Exercise aim: Line by line, transcribe the data below exactly and pass over the images.

Stored data:
--------------------------------------------------
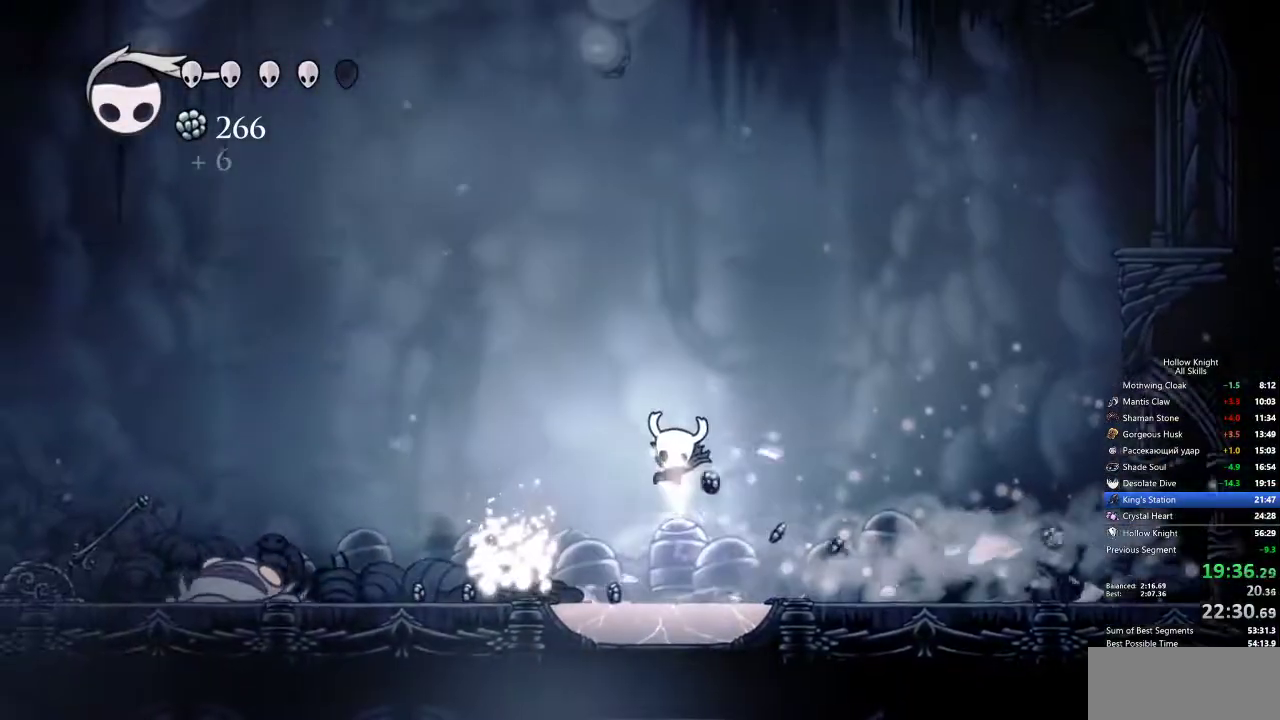
{"keys": [], "events": [[417, "down", "up"]]}
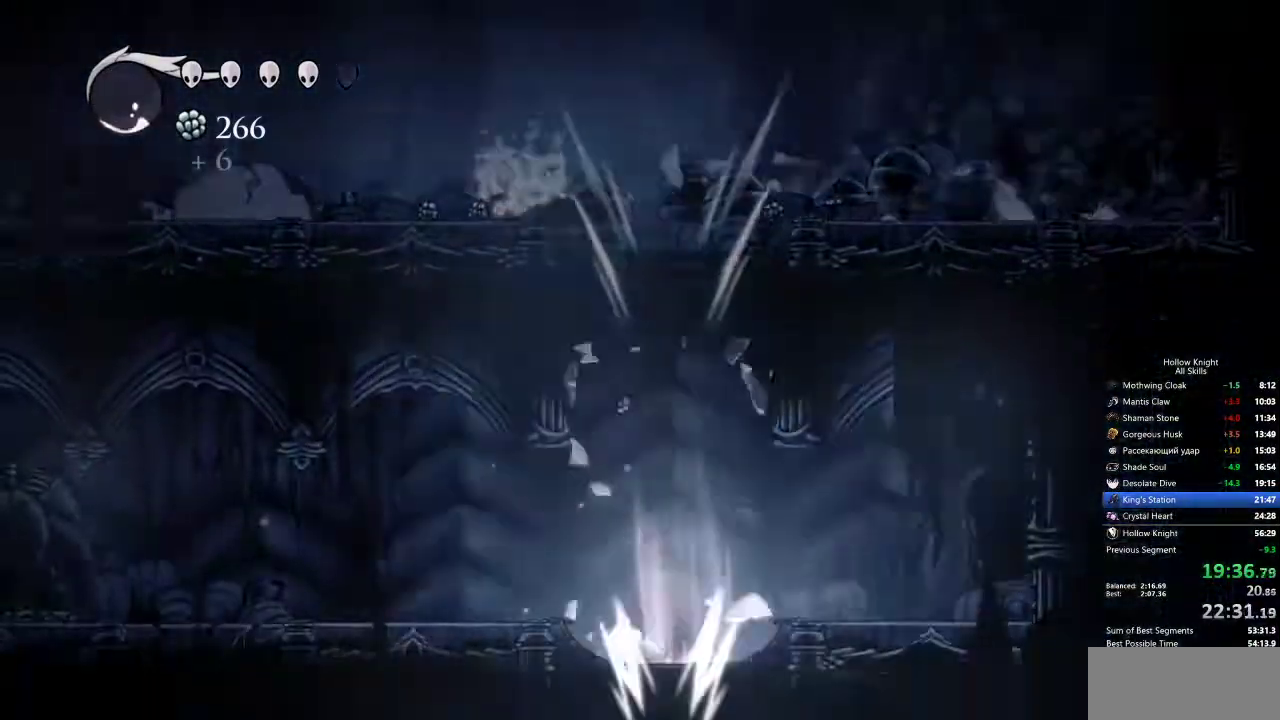
{"keys": [], "events": []}
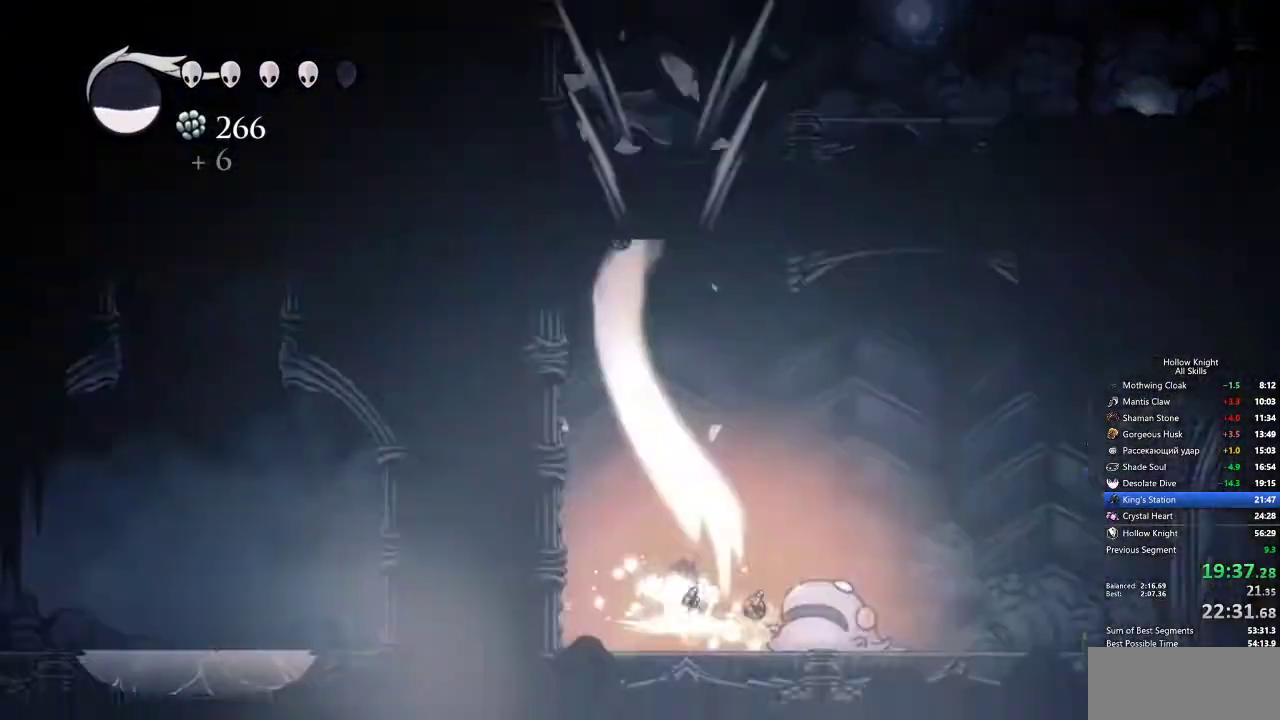
{"keys": ["nail"], "events": [[483, "nail", "down"]]}
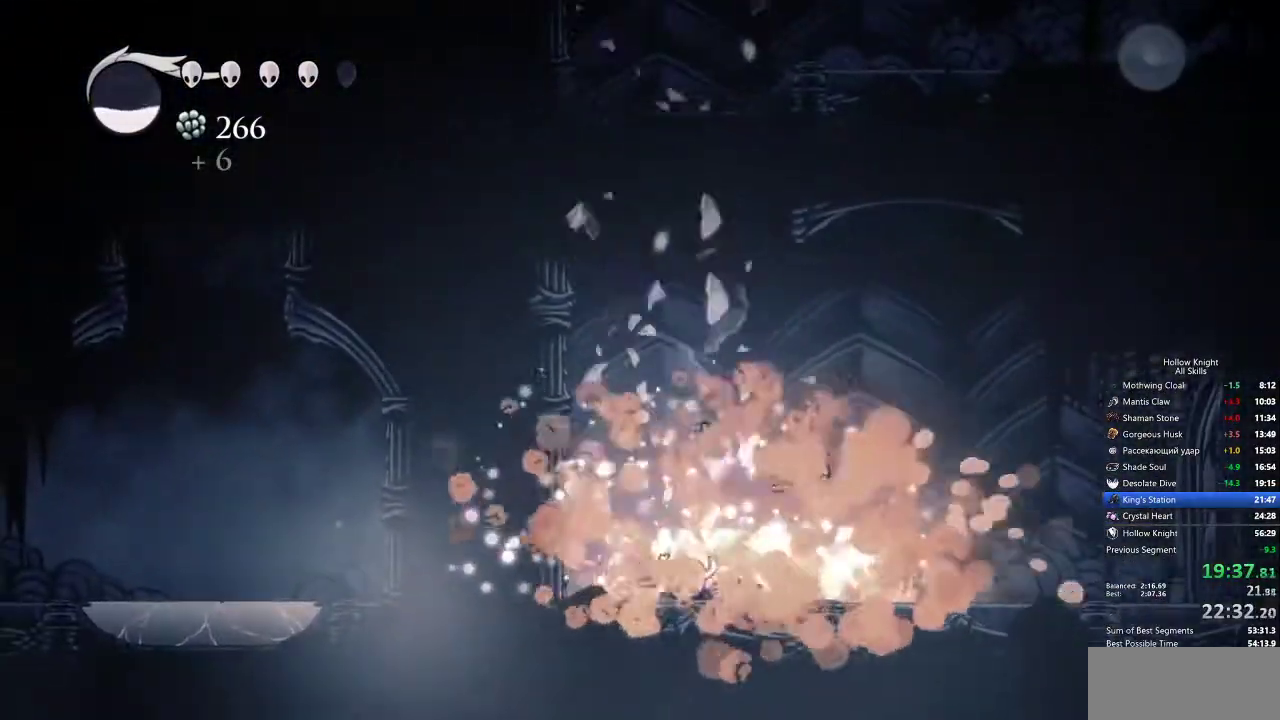
{"keys": ["nail"], "events": []}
--------------------------------------------------
Result for this exercise:
{"keys": [], "events": [[417, "down", "up"]]}
{"keys": [], "events": []}
{"keys": ["nail"], "events": [[483, "nail", "down"]]}
{"keys": ["nail"], "events": []}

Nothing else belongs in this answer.